Cada pergunta possui apenas uma resposta correta.

Pergunta 1:
Who is the artist of "Ancient Story Teller"?
Pergunta 2:
What year was "Ancient Story Teller" painted?
Pergunta 3:
The style of the artwork is noted for blending influences from which two traditions?
Pergunta 4:
What is the primary subject matter depicted in "Ancient Story Teller"?
Pergunta 5:
What medium was used to create "Ancient Story Teller"?

A Window into Rural India: The Soul of Amrita Sher-Gil

In the quietude of 1940, Amrita Sher-Gil captured a moment that transcends mere observation, offering instead a profound meditation on the enduring spirit of Indian heritage. Ancient Story Teller is not simply a painting of a village gathering; it is an evocative portal into a world where oral tradition remains the heartbeat of community. Through her masterful lens, we encounter an elderly storyteller, a figure of weathered wisdom, surrounded by women engaged in the rhythmic, everyday rituals of domestic life—the gentle waving of fans and the shared intimacy of chewing betel nut. This scene, set against the imposing silhouette of a monumental tomb, creates a breathtaking dialogue between the ephemeral nature of human life and the silent, enduring grandeur of history.

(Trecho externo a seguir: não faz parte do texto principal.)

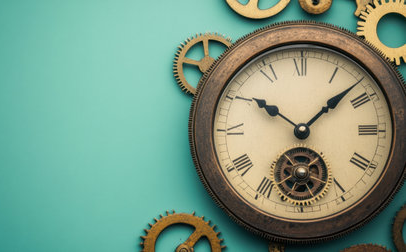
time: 10:07
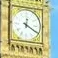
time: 12:20
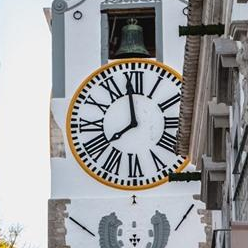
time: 7:58
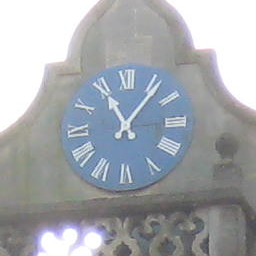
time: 11:06
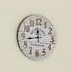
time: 11:43
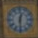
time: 12:30
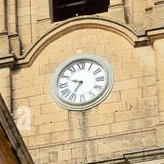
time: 9:35
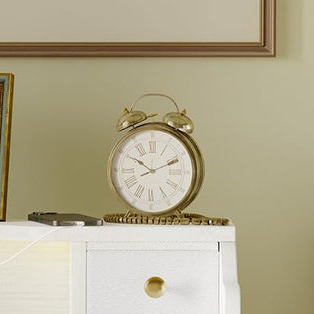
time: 10:11
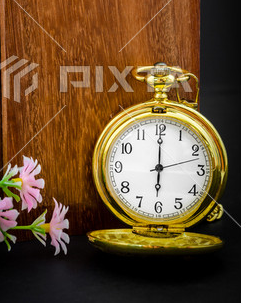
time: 6:00
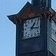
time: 1:16
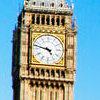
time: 4:47
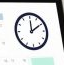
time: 12:09
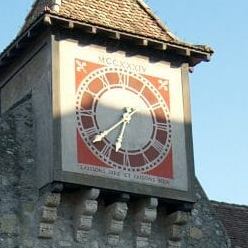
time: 6:38
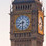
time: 8:31
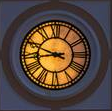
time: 8:48
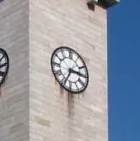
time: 2:34
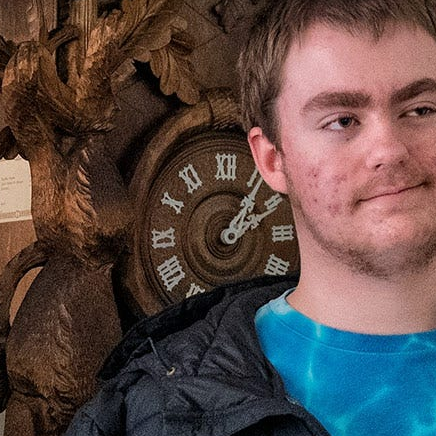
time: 2:06
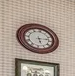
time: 5:14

Sher-Gil’s unique artistic identity, forged in the vibrant cultural crucible of Budapest and refined by her deep connection to India, is palpable in every brushstroke. The artwork stands as a brilliant synthesis of European modernism and the delicate aesthetics of Pahari miniature painting. By employing flattened perspectives and stylized forms, she moves away from mere realism toward a more poetic, symbolic truth. The composition is anchored by the storyteller in the foreground, whose presence commands the viewer's attention, while the large, white structure in the background provides a sense of permanence and cultural gravity, grounding the intimate human drama within a much larger historical narrative.

Mastery of Palette and Technique

The emotional resonance of this piece is deeply tied to its restrained yet impactful color palette. Sher-Gil utilizes an earthy, muted spectrum—dominated by ochre, brown, beige, and grey—to evoke a sense of nostalgia and timelessness. These somber tones are punctuated by subtle, deliberate splashes of red in the figures' clothing, which act as small embers of life within the tranquil scene. The lighting is soft and diffused, eschewing harsh shadows for an even, gentle illumination that wraps the subjects in a cloak of serenity and contemplation.

Technically, the work showcases Sher-Gil’s sophisticated command of oil on canvas. Her brushwork is a delicate balance of visibility and seamless blending; while the texture of the clothing and the ground suggests a tactile reality, the overall surface remains smooth and harmonious. This technique allows for a soft, blurred line quality that contributes to the painting's dreamlike, atmospheric quality. For the discerning collector or interior designer, this artwork offers more than just visual beauty; it provides a sophisticated focal point that brings a sense of cultural depth, quiet dignity, and historical elegance to any curated space.


Biografia do Artista

Uma Vida Entre Mundos: A História de Amrita Sher-Gil

Amrita Sher-Gil, um nome sinônimo do amanhecer da arte moderna indiana, foi uma artista cuja carreira breve, porém incandescente, deixou uma marca indelével na paisagem cultural. Nascida em Budapeste, em 1913, de uma ascendência fascinantemente diversa — Umrao Singh Sher-Gil Majithia, um aristocrente e estudioso Sikh, e Marie Antoinette Gottesmann, uma cantora de ópera judia húngara — sua vida estava destinada a ser feita de contrastes profundos. Essa herança única instilou nela uma sensibilidade que moldaria profundamente sua visão artística, permitindo-lhe navegar pelas complexidades da identidade e do pertencimento com uma profundidade notável. Desde cedo, Amrita demonstrou um talento precoce para a pintura, recebendo lições formais aos oito anos de idade. Sua infância em Budapeste expôs-a à rica tapeçaria da arte e cultura europeias, enquanto os verões passados na Índia acenderam uma fascinação crescente por suas tradições vibrantes e realidades sociais. A orientação de seu tio, Ervin Baktay, um indologista, provou ser crucial; ele reconheceu seu potencial e forneceu críticas fundamentais, estabelecendo uma base sólida para seu desenvolvimento artístico.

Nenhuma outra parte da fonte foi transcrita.